WRITTEN INSTRUCTION: Starting with the line that contains "scientific name: Sticherus lechleri" and going on through the last line of the material below, put those lines into a JSON list of strings with one string per line, leaving out any blank lines.
** begin DATA SUPPLIED **
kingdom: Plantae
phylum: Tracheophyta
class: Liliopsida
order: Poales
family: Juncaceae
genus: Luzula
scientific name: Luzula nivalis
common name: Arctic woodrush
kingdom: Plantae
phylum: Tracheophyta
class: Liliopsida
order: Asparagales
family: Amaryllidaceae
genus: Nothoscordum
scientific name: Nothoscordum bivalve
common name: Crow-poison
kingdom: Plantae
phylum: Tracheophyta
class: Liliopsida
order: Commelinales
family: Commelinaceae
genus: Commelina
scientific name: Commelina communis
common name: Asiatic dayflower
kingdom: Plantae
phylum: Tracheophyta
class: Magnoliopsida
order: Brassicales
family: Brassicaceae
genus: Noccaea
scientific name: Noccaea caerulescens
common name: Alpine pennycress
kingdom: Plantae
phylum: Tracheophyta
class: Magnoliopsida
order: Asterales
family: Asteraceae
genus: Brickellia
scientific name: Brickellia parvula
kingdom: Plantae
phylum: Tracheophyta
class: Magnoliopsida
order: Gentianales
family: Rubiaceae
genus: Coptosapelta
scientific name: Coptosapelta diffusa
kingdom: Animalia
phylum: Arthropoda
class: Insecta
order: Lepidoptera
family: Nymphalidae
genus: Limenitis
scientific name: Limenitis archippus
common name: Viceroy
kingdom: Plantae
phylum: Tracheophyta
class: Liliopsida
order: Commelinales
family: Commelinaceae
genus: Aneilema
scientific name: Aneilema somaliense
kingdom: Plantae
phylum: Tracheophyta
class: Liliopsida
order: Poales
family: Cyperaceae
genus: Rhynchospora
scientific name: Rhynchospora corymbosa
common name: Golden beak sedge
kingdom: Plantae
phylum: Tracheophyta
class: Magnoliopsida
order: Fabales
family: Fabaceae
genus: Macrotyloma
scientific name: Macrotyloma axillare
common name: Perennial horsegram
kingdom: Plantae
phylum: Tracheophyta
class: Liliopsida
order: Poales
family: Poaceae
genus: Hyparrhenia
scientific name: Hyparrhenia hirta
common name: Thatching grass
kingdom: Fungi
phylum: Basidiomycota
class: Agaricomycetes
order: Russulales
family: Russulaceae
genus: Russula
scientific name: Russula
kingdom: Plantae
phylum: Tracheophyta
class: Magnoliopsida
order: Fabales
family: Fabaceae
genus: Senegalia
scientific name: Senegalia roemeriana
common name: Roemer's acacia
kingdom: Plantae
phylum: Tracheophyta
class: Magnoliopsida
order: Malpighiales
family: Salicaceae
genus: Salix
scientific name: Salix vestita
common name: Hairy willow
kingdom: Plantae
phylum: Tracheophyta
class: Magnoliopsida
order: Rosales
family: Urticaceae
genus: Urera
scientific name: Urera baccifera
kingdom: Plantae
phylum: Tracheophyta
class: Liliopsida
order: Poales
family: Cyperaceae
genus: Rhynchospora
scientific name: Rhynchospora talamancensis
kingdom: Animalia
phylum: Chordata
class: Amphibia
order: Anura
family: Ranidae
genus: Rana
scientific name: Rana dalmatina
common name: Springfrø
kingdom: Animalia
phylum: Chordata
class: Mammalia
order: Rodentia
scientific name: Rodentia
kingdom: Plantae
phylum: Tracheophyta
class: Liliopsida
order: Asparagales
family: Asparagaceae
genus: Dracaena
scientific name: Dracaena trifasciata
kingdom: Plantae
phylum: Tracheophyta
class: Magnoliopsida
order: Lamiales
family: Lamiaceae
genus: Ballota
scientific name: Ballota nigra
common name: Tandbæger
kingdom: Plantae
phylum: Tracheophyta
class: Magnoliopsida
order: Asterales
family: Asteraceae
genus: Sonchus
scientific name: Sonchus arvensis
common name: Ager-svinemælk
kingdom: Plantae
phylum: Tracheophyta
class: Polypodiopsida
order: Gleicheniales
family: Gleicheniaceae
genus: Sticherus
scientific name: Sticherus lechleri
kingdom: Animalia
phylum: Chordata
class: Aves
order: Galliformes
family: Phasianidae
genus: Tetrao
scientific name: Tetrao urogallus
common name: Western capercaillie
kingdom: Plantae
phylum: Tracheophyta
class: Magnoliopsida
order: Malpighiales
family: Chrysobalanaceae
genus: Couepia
** end DATA SUPPLIED **
WRITTEN RESPONSE:
[
  "scientific name: Sticherus lechleri",
  "kingdom: Animalia",
  "phylum: Chordata",
  "class: Aves",
  "order: Galliformes",
  "family: Phasianidae",
  "genus: Tetrao",
  "scientific name: Tetrao urogallus",
  "common name: Western capercaillie",
  "kingdom: Plantae",
  "phylum: Tracheophyta",
  "class: Magnoliopsida",
  "order: Malpighiales",
  "family: Chrysobalanaceae",
  "genus: Couepia"
]